What is needed: Turn the rows below into a numbered list, starting with the row that contains "text Dica: Você" and continuing through the row that contains "text this.add.image(400, 300, 'star');", both included. Leave out any blank lines.

-- BEGIN Records provided --

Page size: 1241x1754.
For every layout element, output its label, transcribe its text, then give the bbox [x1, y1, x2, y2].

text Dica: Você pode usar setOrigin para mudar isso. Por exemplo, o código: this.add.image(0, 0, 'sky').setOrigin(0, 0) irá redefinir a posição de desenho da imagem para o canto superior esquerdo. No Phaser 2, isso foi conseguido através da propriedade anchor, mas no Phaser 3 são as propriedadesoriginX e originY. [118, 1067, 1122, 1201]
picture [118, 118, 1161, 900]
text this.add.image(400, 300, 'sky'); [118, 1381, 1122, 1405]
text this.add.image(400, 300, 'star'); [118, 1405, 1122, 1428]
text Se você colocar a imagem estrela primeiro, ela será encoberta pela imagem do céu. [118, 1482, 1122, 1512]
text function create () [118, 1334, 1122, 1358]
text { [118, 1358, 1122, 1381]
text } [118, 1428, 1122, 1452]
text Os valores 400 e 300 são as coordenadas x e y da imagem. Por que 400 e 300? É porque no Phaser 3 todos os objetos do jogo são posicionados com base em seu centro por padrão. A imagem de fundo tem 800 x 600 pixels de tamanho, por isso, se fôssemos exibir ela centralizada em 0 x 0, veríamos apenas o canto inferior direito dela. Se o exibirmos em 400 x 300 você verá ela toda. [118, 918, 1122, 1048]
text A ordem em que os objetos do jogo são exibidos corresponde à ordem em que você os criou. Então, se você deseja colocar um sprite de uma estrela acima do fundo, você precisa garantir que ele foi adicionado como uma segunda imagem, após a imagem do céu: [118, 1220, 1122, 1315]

-- END Records provided --

Full output:
1. text Dica: Você pode usar setOrigin para mudar isso. Por exemplo, o código: this.add.image(0, 0, 'sky').setOrigin(0, 0) irá redefinir a posição de desenho da imagem para o canto superior esquerdo. No Phaser 2, isso foi conseguido através da propriedade anchor, mas no Phaser 3 são as propriedadesoriginX e originY. [118, 1067, 1122, 1201]
2. picture [118, 118, 1161, 900]
3. text this.add.image(400, 300, 'sky'); [118, 1381, 1122, 1405]
4. text this.add.image(400, 300, 'star'); [118, 1405, 1122, 1428]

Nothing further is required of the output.